Probabilities are usually multiplicative. Additionally, when you’re dealing with “at least”, it tends to be better to work out the opposite.

For example, you could figure out the odds of winning game 1, and then add that to the odds of losing game 1 but winning game 2, and then the odds of losing games 1 and 2 but winning game 3, and so on. Or, instead, you could ask “What are the odds of losing 6 games?”

If the odds of losing one game are 80%, then the odds of losing two games are 80% x 80%, or 64%. Do this for 6 games, 80%^(6), you’ll find that the odds of losing 6 games are 26.2%. Therefore, the odds of winning at least one game in 6 are 73.8%.

Typically you multiply probabilities.

So if you had a 20% chance to win, and you wanted to know the probability of winning twice in a row, you would do 20% x 20% = 4%. For more wins in a row you would simply add more multiplication.

On the other hand, you have an 80% chance to lose. If you wanted to know the probability of losing twice in a row you would do 80% x 80% = 64%.

You’ll notice that that only adds to 68%, meaning you have a 32% chance of winning *only *once.

So the short answer is that the easiest way to find winning *at least* once you find the probabilities of winning zero times and subtract that percentage from 100%.

This uses what is called a binomial distribution. When you’re learning it at the secondary school level, you’d normally use Pascal’s triangle.

However, in the specific case you’re talking about – win at least one time – there’s a simpler solution based on rephrasing the quesiton to “what is the chance for him to win zero times?”.

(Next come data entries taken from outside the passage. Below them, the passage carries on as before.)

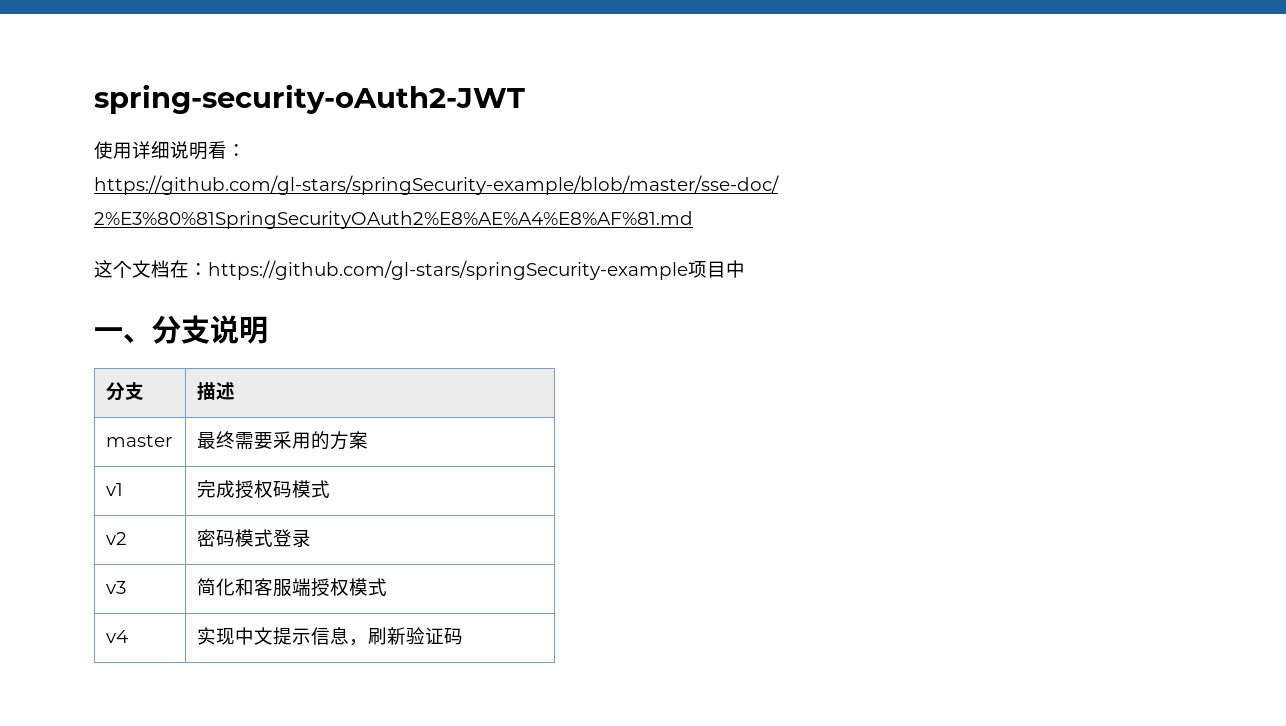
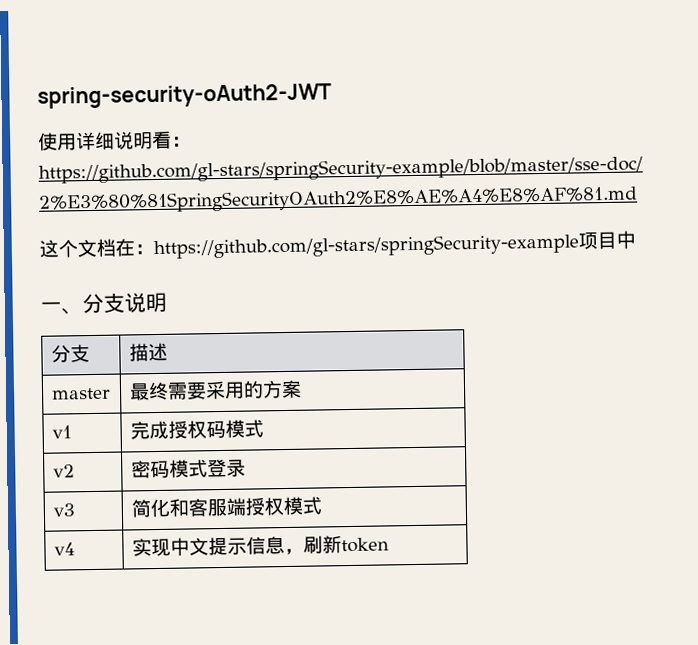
[406,627,464,645] 验证码 -> [340,537,389,553] token

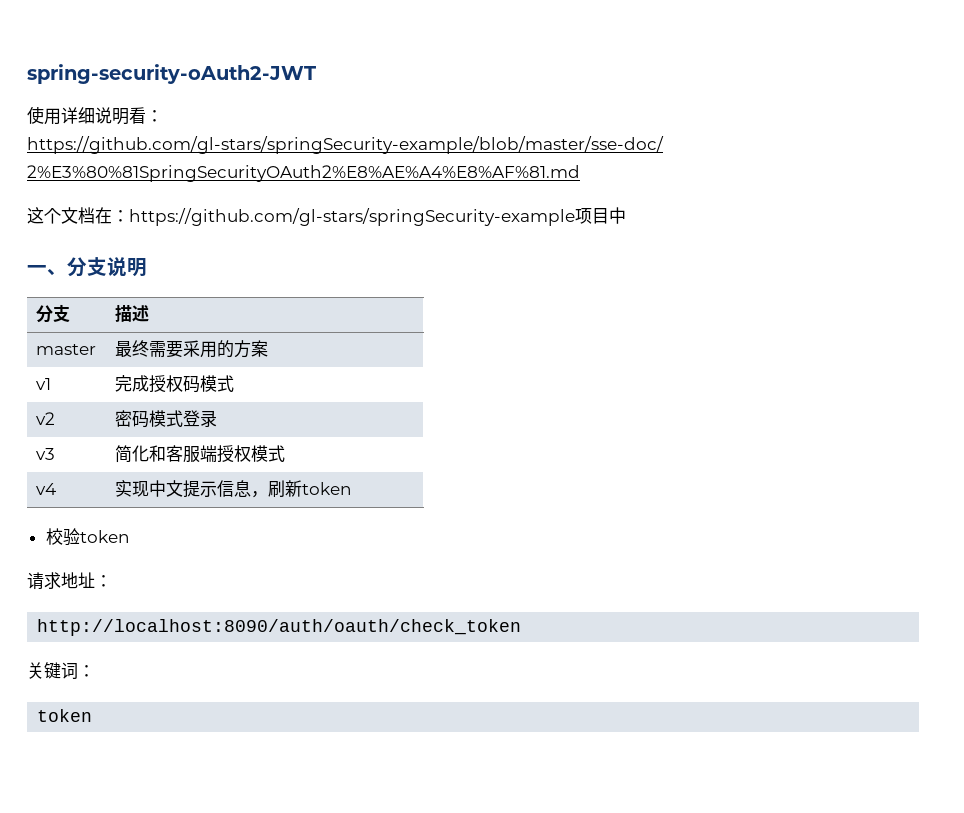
(389, 545) none -> [45,528,130,546] [27,572,112,590] [37,619,522,636] [27,662,95,679] [37,709,93,722] // 校验token // 请求地址： // http://localhost:8090/auth/oauth/check_token // 关键词： // token

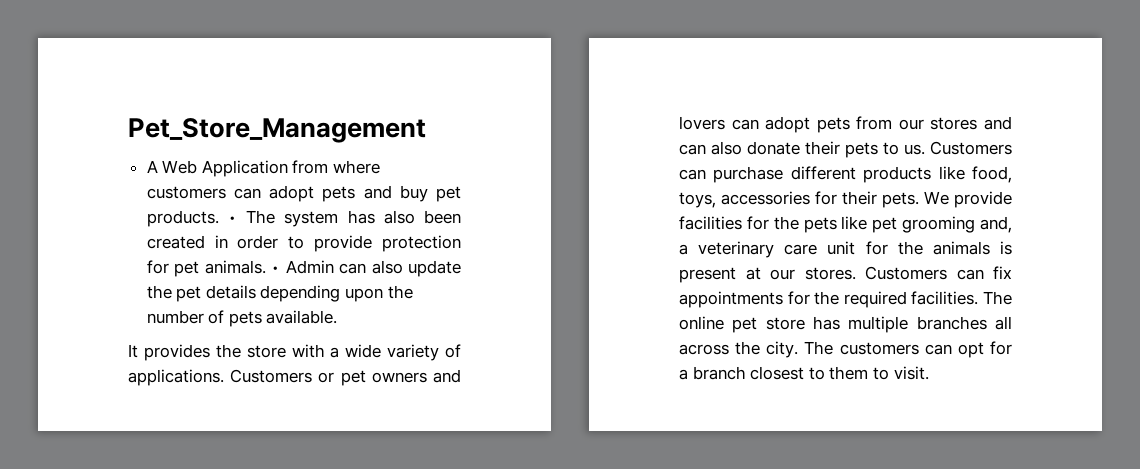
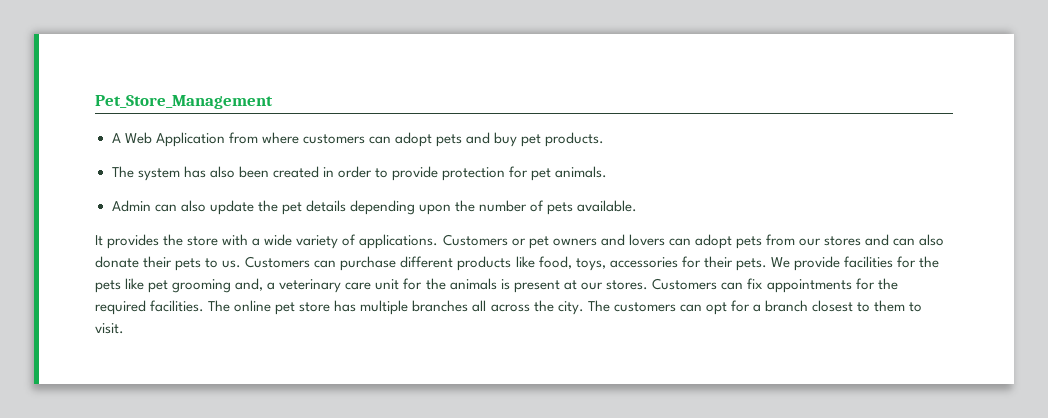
[227,216,237,223] • -> (605, 139) //
[271,266,281,273] • -> (608, 172) //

For the guy to win zero times, he has to not win in every round. He has an 80% chance of not winning in the first round. If he doesn’t win in the first round, he has an 80% chance of not winning in the second… and so forth.

Mathematically, this translates into .8^6 = 0.2621 chance of not winning after 6 rounds. Since we want to know his chance of winning at least once, it would be the remaining probability – all the other options besides losing every time. So 1 – 0.2621 = 73.79% chance of winning at least once.

Philosophically, probability is just the number of times that your selected option occurs divided by the total number of possible arrangements of the system.

So let’s say instead of 20%, we say he’s rolling 5-sided dice. He has a 20% chance of each option on the first die. Then with the second dice, we look at all the possible two die combination – (1,1),(1,2)…(5,5). There are 25 of them – 5 times 5. Adding another die would yield 25 * 5 = 125 possible ways the system could be arranged. For 6 dice, it would be 5^6 = 15625 different arrangements.

Then you just need to count all the different ways you could possibly have at least one ‘win’ and perform the division.

Its easiest if you consider the opposite: what’s the chance he wins 0 times after y rounds? Well, we know he has an 80% chance to lose 1 game, so after 6 games his chance of losing every one is 0.8 ^ 6 = 0.26. And if he has a 26% chance of losing every game, he has a 74% chance of winning at least 1

The alternative to winning at least once is losing every round. The odds of that are (80%)^(6), or 26.2%. Subtract that from 100, and your odds of winning one or more rounds are 73.8%.

In problems like this, it’s easiest to look at the probability he never wins. For each game, he has a 20% of winning, so he has an 80% chance of losing. If he plays 6 games, then that’s (80%) * (80%) * (80%) * (80%) * (80%) * (80%) = 26.2% that he loses all of them. Then there’s a 73.8% chance that he *doesn’t* lose them all, which is just the probability that he wins at least one.

The probability of him losing is 80% or 0.8. With six attempts the probability of losing them all is 0.8^6 = 0.262 or 26.2%. So the probability of winning at least once is 73.8%.